KILOWATT: One thousand watts. KILOWATT HOUR: One thousand watts of electric energy consumed in one hour. For example; one 1000-watt lamp or ten 100-watt lamps burning for one hour.

KRYPTON: A very heavy, inert (will not unite with any other elements to form chemical compounds) gas which permits the filament in an incandescent lamp to glow hotter and brighter while still providing long life.

LOUVER: A frame fitted with slats or cross pieces that is fitted into an opening of a light fixture. For lighting fixtures, the cross pieces in louvers act to reduce glare from exposed lamps. May also improve appearance of fixtures, although they sometimes reduce light output somewhat.

LUMEN (LM): The amount of light that is spread over a square foot of surface by one candle when all parts of the surface are exactly one foot from the one candle light source.

LUMEN MAINTENANCE CURVE: This curve shows the loss of light output against the life of the lamp.

LUMINAIRE: A lighting fixture complete with lamps installed.

NORTH LIGHT: Scattered (not direct sunlight) light from the north sky at noon. About 7500K.

PREHEAT: A fluorescent system, which requires starters. With this system several seconds of heating time are necessary between the time the circuit is turned on and the time the lamp produces light.
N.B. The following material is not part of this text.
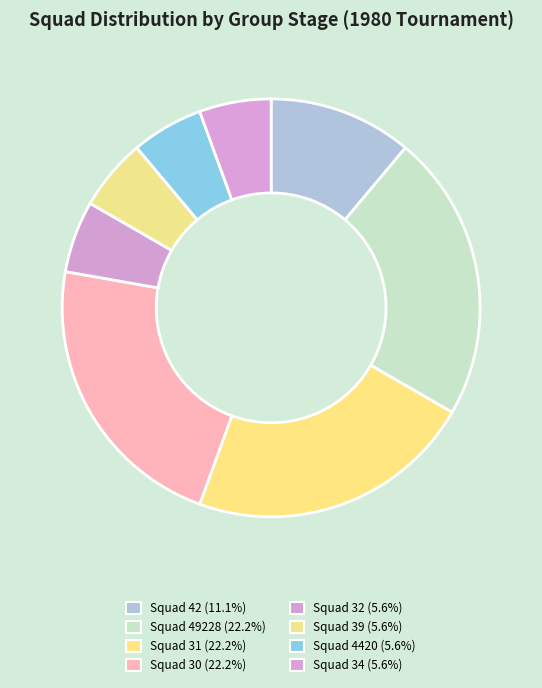

How many segments does this pie chart have?

8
RAPID START: A fluorescent system, which does not require starters and usually requires 1 to 2 seconds to start. Current flows continuously through the electrodes keeping them hot and electron emissive.
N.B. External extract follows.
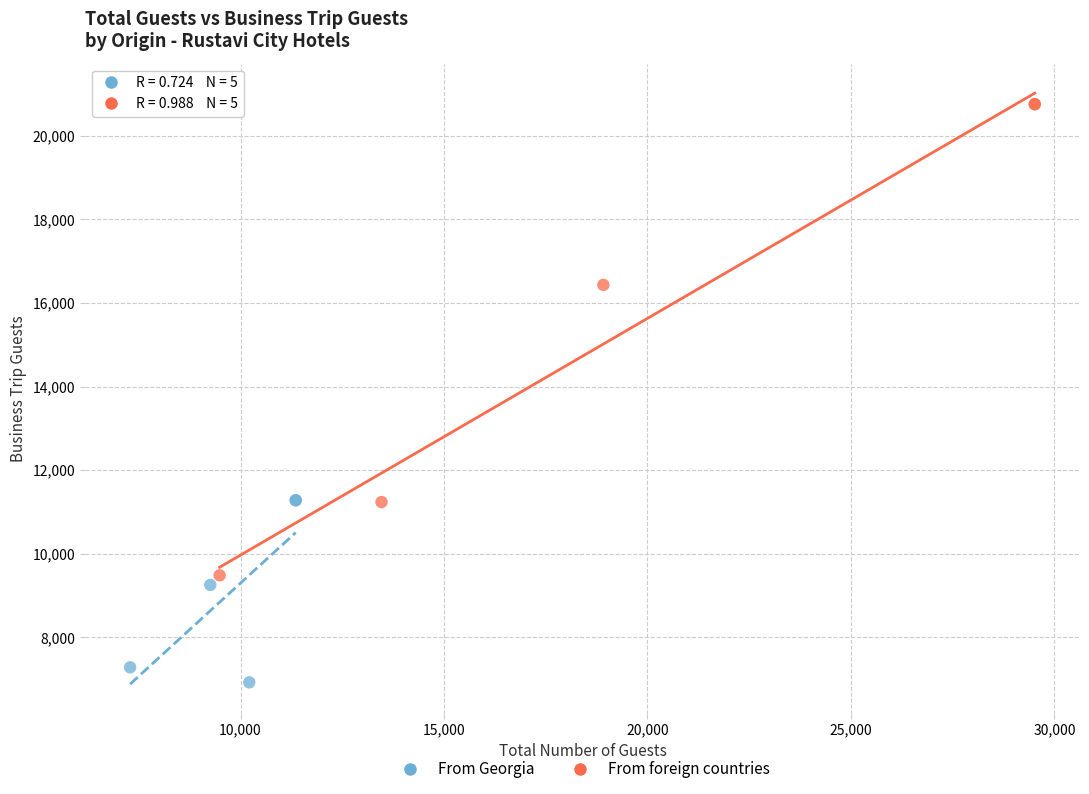

Which series reaches the minimum Y coordinate?

From Georgia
SPECTRAL DISTRIBUTION CHARTS: The term "spectral distribution" refers to the various wave lengths (colors) of light emitted by a lamp, and to the intensity or power of the various wave lengths.
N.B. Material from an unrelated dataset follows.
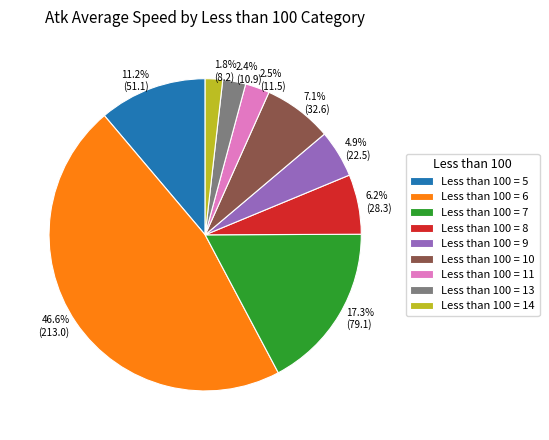

Does any single category account for the majority?

No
STARTER: A starting switch needed for preheat fluorescent fixtures to "start" or light a lamp. It preheats the lamp cathodes and also provides a powerful electrical "kick" to jump the current through the lamp from cathode to cathode.

ULTRA-HIGH OUTPUT (UHO): A fluorescent lamp, which operates with a 1,500 milliampere ballast. It is used whenever higher footcandle levels are needed, using fewer lamps. Also called VHO - Very High Output or SHO - Super High Output. Power-Groove T-17 bulbs use the 1500 ma. ballasts.

ULTRAVIOLET: Radiant energy of wave lengths shorter than the wave lengths of visible light. "Ultra" means beyond; so ultraviolet rays are beyond the violet end of the spectrum; that is, beyond the range of sight.

VISIBLE SPECTRUM: The complete range of energy wavelengths that activate human eyesight.

WATT: The unit of electrical power as used by an electrical device during its operation. The more lumens per watt, the higher a bulb's efficiency.